### Task item
Could you filter the material and copy every line where the word "does" occurs?
[Start of section]
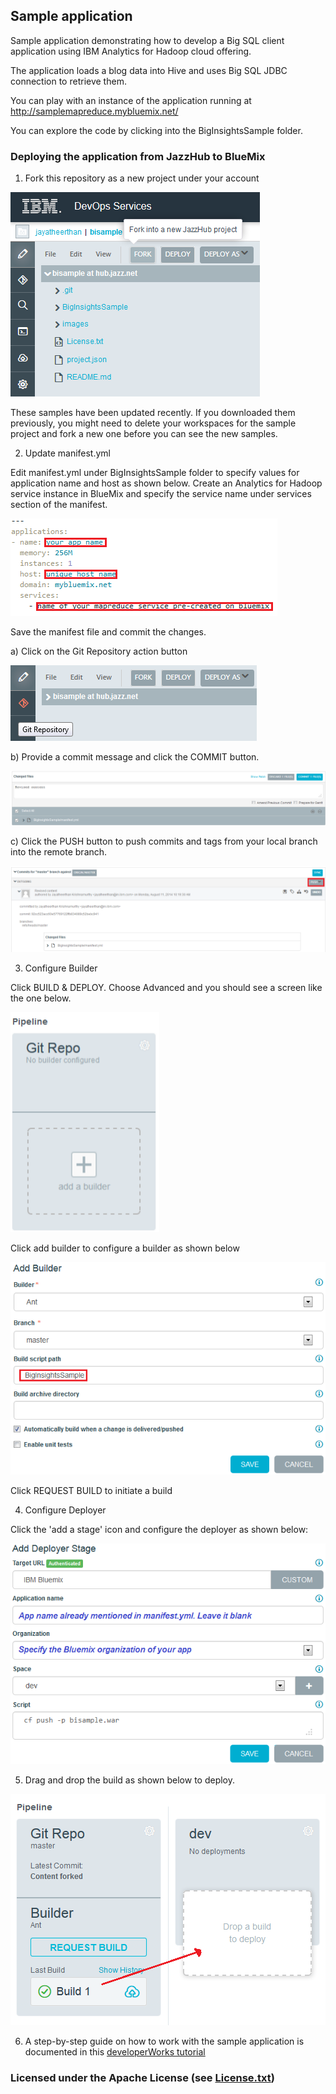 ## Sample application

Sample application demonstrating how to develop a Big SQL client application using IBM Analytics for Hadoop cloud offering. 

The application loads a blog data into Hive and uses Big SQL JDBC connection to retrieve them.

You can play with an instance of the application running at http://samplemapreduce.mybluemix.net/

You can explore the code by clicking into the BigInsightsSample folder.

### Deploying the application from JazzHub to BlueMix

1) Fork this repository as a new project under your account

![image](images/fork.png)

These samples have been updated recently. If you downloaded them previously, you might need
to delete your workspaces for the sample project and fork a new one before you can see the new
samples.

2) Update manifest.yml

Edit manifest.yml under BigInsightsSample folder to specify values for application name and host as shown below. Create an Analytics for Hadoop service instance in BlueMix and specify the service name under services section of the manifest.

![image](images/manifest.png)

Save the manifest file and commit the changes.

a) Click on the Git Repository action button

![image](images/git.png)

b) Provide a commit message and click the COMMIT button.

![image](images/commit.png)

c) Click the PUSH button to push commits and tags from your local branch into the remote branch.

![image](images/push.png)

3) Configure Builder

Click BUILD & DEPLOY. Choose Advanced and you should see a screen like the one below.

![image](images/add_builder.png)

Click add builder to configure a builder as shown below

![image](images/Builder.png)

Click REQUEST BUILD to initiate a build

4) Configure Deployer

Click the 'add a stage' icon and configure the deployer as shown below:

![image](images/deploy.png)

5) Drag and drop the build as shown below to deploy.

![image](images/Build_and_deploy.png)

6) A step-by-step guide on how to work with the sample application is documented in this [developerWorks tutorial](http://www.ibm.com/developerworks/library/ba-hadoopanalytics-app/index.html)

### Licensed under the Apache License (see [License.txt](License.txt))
[End of section]
[Start of section]
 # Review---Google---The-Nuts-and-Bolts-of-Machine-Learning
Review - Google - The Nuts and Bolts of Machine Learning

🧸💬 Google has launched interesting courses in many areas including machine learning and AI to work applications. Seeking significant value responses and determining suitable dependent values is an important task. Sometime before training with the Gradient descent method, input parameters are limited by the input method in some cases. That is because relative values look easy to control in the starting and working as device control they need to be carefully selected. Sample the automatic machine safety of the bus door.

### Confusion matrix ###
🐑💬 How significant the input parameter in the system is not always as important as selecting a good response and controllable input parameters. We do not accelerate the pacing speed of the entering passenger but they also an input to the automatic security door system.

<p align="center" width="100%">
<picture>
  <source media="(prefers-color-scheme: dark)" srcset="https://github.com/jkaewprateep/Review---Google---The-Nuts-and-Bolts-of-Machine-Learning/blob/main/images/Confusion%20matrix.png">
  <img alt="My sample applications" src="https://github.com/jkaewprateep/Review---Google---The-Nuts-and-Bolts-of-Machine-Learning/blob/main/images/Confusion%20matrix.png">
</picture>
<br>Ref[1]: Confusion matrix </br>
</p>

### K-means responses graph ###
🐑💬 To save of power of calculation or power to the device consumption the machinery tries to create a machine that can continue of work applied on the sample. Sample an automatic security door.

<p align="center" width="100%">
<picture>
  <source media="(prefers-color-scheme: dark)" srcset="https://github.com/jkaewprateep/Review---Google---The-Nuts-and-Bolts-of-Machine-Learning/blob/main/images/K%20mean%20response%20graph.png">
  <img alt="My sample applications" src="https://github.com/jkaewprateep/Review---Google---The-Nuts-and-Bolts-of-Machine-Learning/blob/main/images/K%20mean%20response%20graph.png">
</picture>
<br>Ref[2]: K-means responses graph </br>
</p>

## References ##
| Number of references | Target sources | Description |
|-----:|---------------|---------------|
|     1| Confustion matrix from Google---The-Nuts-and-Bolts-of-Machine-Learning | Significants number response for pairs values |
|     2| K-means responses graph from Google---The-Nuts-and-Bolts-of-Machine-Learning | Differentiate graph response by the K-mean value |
[End of section]
[Start of section]
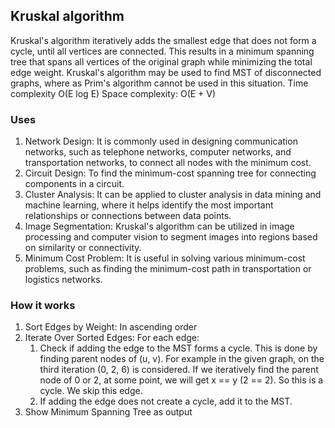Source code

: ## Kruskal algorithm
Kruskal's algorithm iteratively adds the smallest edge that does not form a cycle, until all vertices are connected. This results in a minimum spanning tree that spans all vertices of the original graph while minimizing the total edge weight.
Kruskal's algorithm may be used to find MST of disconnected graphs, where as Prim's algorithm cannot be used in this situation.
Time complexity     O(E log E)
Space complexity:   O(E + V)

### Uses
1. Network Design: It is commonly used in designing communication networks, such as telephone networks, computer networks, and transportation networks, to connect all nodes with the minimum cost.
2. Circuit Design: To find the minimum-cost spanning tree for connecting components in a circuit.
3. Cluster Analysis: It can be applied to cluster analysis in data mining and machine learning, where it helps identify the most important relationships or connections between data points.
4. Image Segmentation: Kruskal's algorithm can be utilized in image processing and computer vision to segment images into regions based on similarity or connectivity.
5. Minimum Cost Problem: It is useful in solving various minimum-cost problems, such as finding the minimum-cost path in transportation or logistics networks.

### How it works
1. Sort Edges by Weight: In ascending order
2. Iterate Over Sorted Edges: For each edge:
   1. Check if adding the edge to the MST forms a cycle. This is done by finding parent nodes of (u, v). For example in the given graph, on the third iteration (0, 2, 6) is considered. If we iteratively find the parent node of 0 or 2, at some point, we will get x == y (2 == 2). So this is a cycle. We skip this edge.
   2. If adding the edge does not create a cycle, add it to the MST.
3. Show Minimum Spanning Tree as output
[End of section]
### Answer to this exercise
Kruskal's algorithm iteratively adds the smallest edge that does not form a cycle, until all vertices are connected. This results in a minimum spanning tree that spans all vertices of the original graph while minimizing the total edge weight.
   2. If adding the edge does not create a cycle, add it to the MST.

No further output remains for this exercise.